Met vriendelijke groet Roland.
knipsel excell.JPG

Sorry also in english,

Hello everybody
I'am trying to make a time sheet
Sometimes the time comes over 24:00
In the cel B1 to B4 is the formule =SOM(B2-B1)+(B2>B1)
I can't succeed to make tthe formula working for row 7.
Someone got the solution?
I want if in cel B12 pauze, loading or unloading This automatic calculated.
Greet Roland

----------


## jason.b75

Ik begrijp geen Nederlands, vertaald door Google.
Probeer dit in I19

=ALS(EN(B7>=$B$1;C7<=$B$2);REST(C7-B7;1);0)

en dezelfde wijziging toepassen op de rest van de formules in I19:Q23

Ik heb gevraagd om uw vraag te verplaatsen naar het niet-Engelse gedeelte van het forum waar anderen die uw taal begrijpen, mogelijk beter kunnen helpen.

----------


## langeloo

Now it is calculation cels I19 L19 and O19 the same.

----------


## jason.b75

Please you re-post your sample file, but this time fill in some data in B1:B4 and B7:C9 then replace the formulas that are wrong with the results that you expect.

----------


## langeloo

i changed the file in  row 19. didn't change row 20 and 21.
20 and 21 count it in the right way, but if i made a time of 23:45 (in row 19) it count in row 12 the time and not the time B2-B1 -row 19
Or i didn't understand yot. At least thx for the thinking.

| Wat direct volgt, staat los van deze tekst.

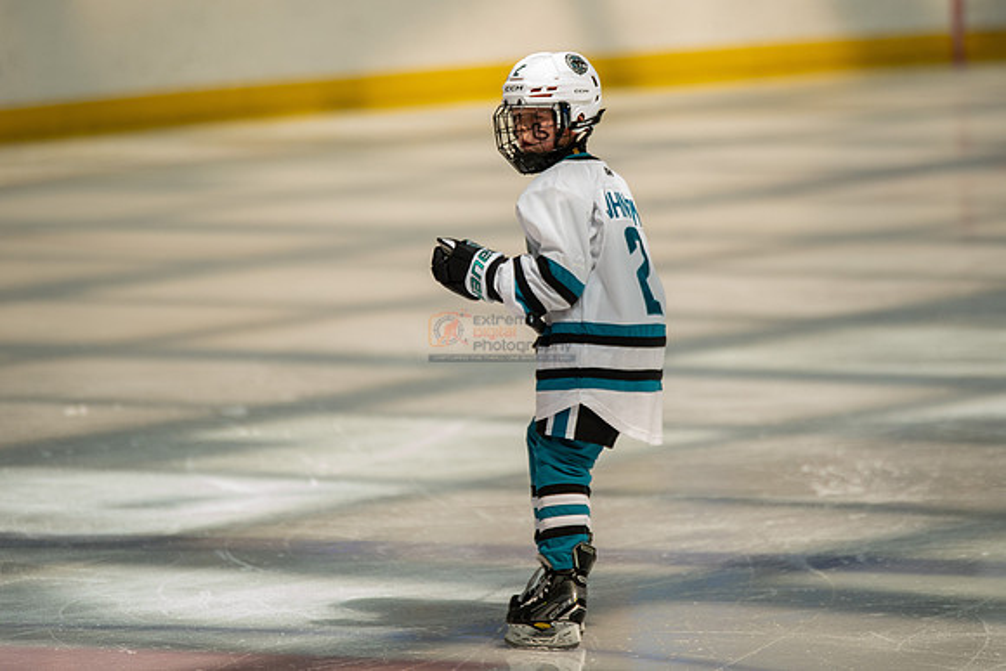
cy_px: 286
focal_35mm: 345
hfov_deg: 6.0
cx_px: 503
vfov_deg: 4.0
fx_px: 9633
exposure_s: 1/4000
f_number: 3.2
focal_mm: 300
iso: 1600
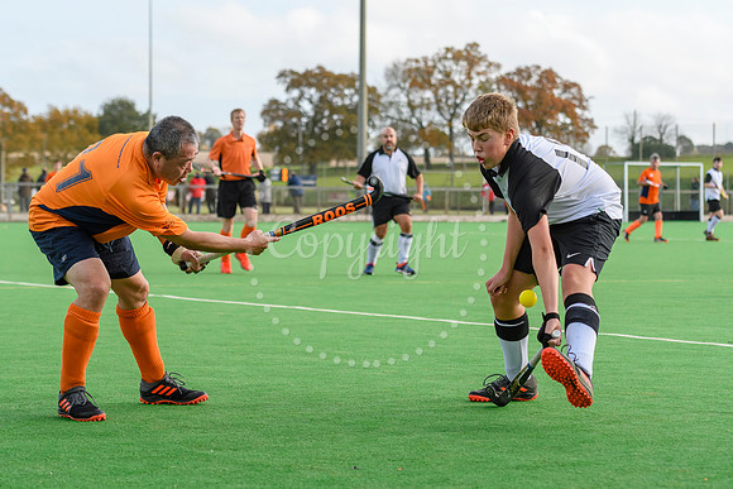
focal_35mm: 105
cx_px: 366
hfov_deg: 19.5
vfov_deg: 13.0
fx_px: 2138
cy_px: 244
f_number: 4
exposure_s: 1/2000
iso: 560
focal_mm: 70
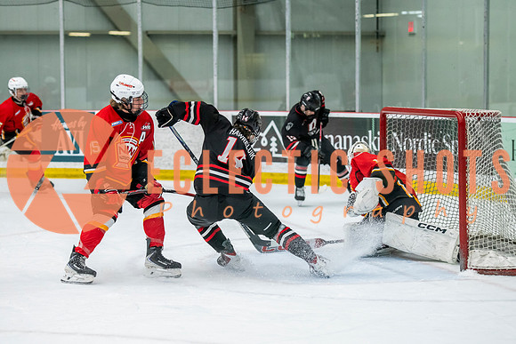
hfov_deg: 16.9
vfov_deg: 11.3
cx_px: 243
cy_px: 186
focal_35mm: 121
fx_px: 1739
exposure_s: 1/640
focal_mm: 100
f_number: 3.2
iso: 2000
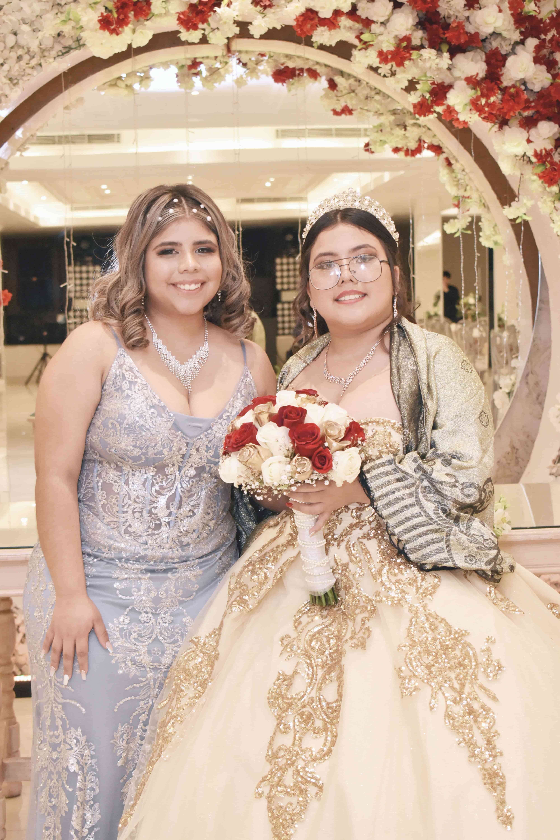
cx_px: 280
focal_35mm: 69
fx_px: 1610
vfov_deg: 29.2
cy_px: 420
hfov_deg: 19.7
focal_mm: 46
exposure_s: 1/100
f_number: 5.3
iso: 1600
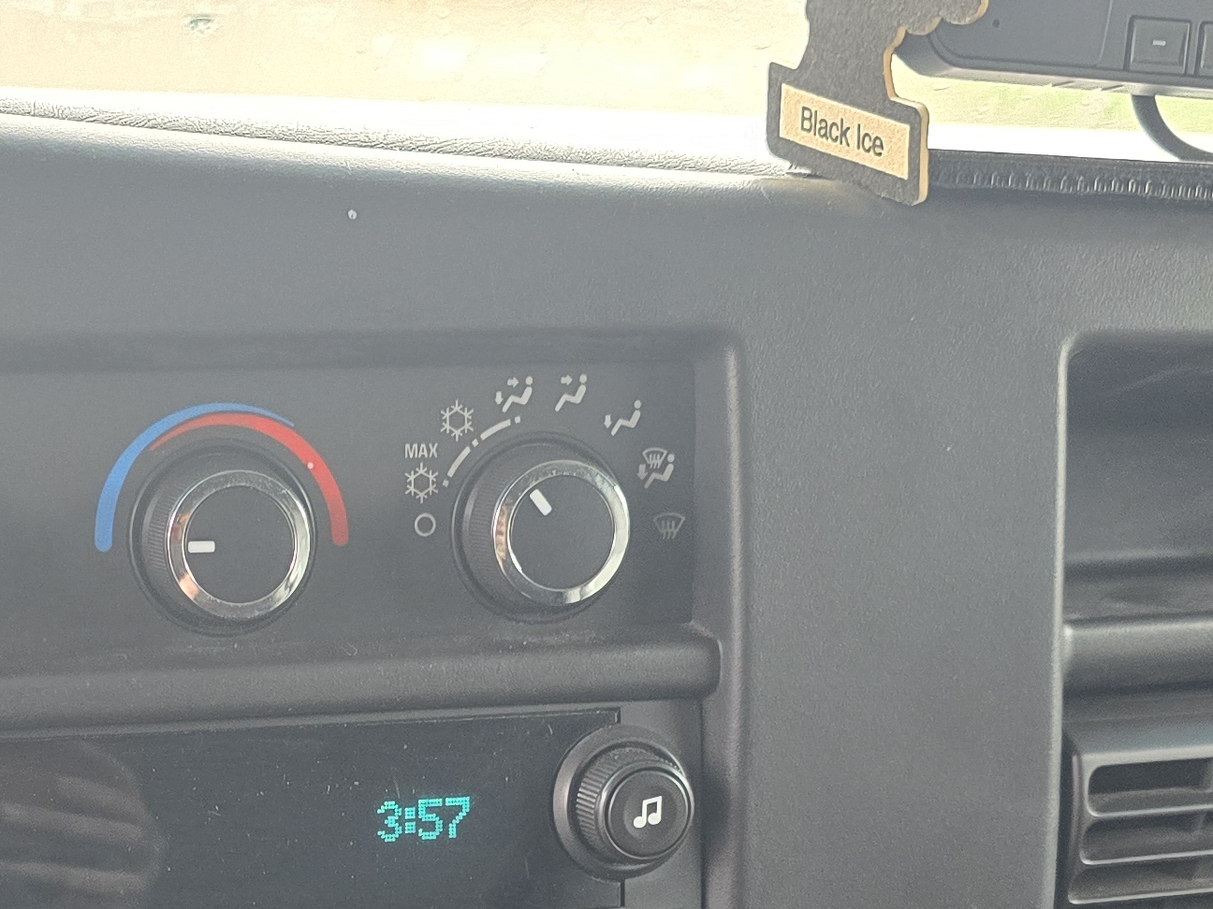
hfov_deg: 27.0
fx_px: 2488
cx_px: 296
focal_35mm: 71
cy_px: 1064
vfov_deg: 19.6
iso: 250
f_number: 1.7
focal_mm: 6.3
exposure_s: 1/120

hmm ican't upload the sheet anymore???

----------


## jason.b75

Sorry, something that I missed before.

In I19

=ALS(EN(B7>=$B$1;(C7+(C7<B7))<=($B$2+($B$2<$B$1)));REST(C7-B7;1);0)

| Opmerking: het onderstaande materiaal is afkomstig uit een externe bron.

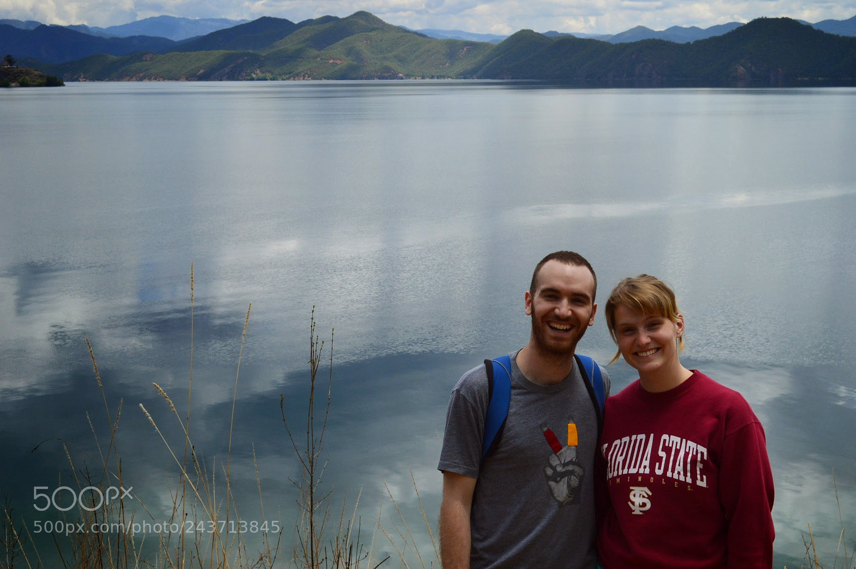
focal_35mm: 54
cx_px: 428
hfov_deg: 36.9
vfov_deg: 25.0
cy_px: 284
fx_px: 1283
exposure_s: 1/500
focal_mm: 36
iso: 400
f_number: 11
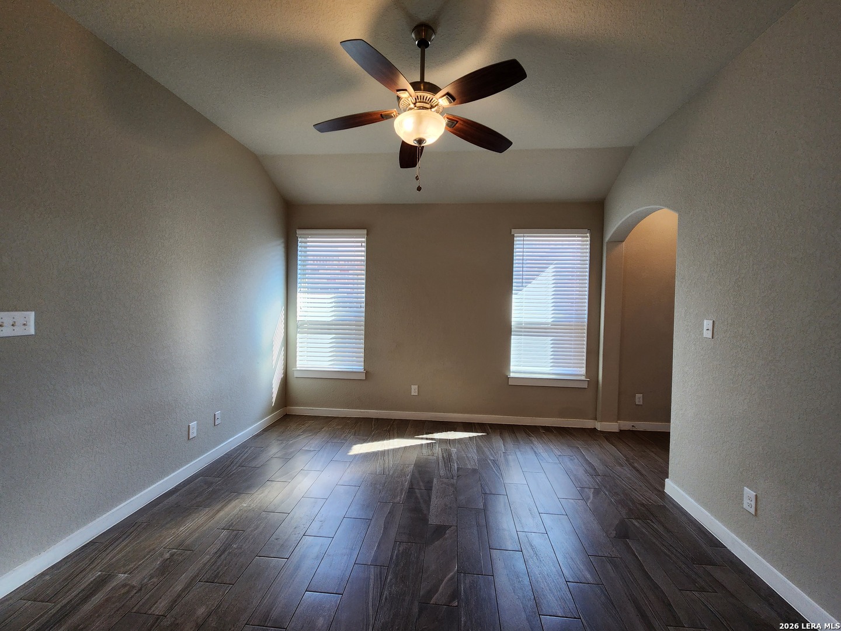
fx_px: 316
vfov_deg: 89.9
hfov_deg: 106.2
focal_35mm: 13
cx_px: 420
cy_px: 316
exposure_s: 1/60
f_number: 2.2
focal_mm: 2.2
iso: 125
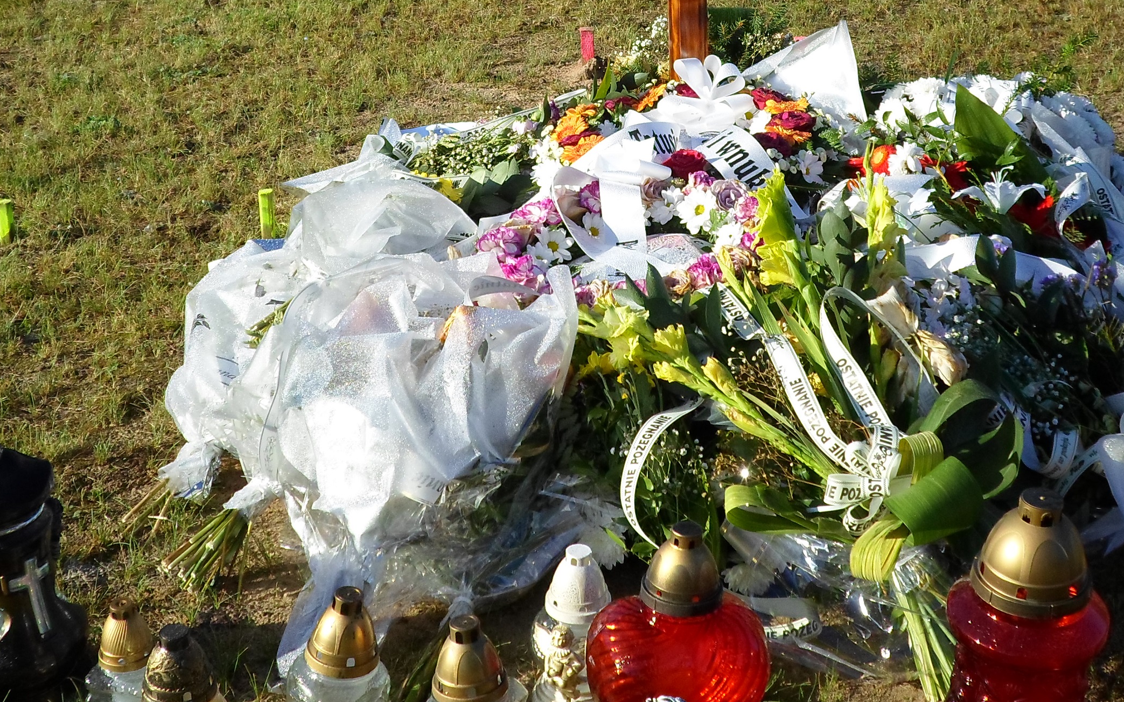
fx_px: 1807
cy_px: 142
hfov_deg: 34.5
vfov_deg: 21.7
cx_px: 657
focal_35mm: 59
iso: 80
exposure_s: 1/1000
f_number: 3
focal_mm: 6.5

Do rows 20 and 21 as well, if you don't then B2 before midnight and B3 after will mean row 20 is wrong, B3 before midnight and B4 after will mean row 21 is wrong.

Hope that makes sense.

Also, in B12

=REST(B2-B1;1)-SOM(I19:Q19)

Your formula looks correct, this is just a little shorter answers will be the same.

----------


## langeloo

Yes now it's working if B7=23:45 and C7=0:30. than its overnight counting

If i fill  in B7=0:30 and C7=0:45. it won't count.
The rest (function is working as well.
It's also possible that in the time between B2 and B3 are two times pauze, or 1 pauze and 1 unloading.

Or possible that 2 times unloading and loading between B2 and B3
Knipselexcell 2.JPG

----------


## jason.b75

Oops, I missed that possibility.

I'll have another look at it in the morning to correct that and see if there are any other possible failure points.

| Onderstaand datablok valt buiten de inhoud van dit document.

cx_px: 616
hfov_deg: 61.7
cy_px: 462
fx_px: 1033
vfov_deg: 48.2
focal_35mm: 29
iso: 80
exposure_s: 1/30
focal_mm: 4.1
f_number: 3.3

Do you need the itemised times in I19:Q21, or just the final totals in B12:B18?

----------


## langeloo

I send the Original file i created as first. I tried to calculate in from this form. But in the first one i tried i made the colored calculation to make it  easyer.
pff unable to send file

----------


## langeloo

the file is there. i made comment in the file. The colored I19:q21. did i use to make the formula simpel. I tried  to make the formula in the invulforum sheet direct in B41. I couldn't find the right formula. So that's why i made it with the colored boxes in the first sheet.
The colored boxes could be hided.

Yes the totals are okay. B12:B14 total -row 7,8,9 and B15:b17 total row 7,8,9 and then total invoice.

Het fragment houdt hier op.